(Beginning of Material provided)
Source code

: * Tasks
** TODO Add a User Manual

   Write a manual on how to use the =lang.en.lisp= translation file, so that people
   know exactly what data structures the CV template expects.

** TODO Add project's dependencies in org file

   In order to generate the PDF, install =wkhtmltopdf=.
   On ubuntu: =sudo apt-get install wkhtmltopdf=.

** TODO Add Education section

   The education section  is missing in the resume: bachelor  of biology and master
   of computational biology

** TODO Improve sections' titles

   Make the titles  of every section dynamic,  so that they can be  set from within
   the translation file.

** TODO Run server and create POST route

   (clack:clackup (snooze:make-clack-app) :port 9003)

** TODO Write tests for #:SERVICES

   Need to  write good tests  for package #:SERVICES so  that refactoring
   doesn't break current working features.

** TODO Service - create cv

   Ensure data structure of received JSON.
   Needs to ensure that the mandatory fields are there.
(End of Material provided)
◆ **Exercise objective**:
I need each line above reproduced exactly.

◆ **Answer to the problem**:
Source code

: * Tasks
** TODO Add a User Manual

   Write a manual on how to use the =lang.en.lisp= translation file, so that people
   know exactly what data structures the CV template expects.

** TODO Add project's dependencies in org file

   In order to generate the PDF, install =wkhtmltopdf=.
   On ubuntu: =sudo apt-get install wkhtmltopdf=.

** TODO Add Education section

   The education section  is missing in the resume: bachelor  of biology and master
   of computational biology

** TODO Improve sections' titles

   Make the titles  of every section dynamic,  so that they can be  set from within
   the translation file.

** TODO Run server and create POST route

   (clack:clackup (snooze:make-clack-app) :port 9003)

** TODO Write tests for #:SERVICES

   Need to  write good tests  for package #:SERVICES so  that refactoring
   doesn't break current working features.

** TODO Service - create cv

   Ensure data structure of received JSON.
   Needs to ensure that the mandatory fields are there.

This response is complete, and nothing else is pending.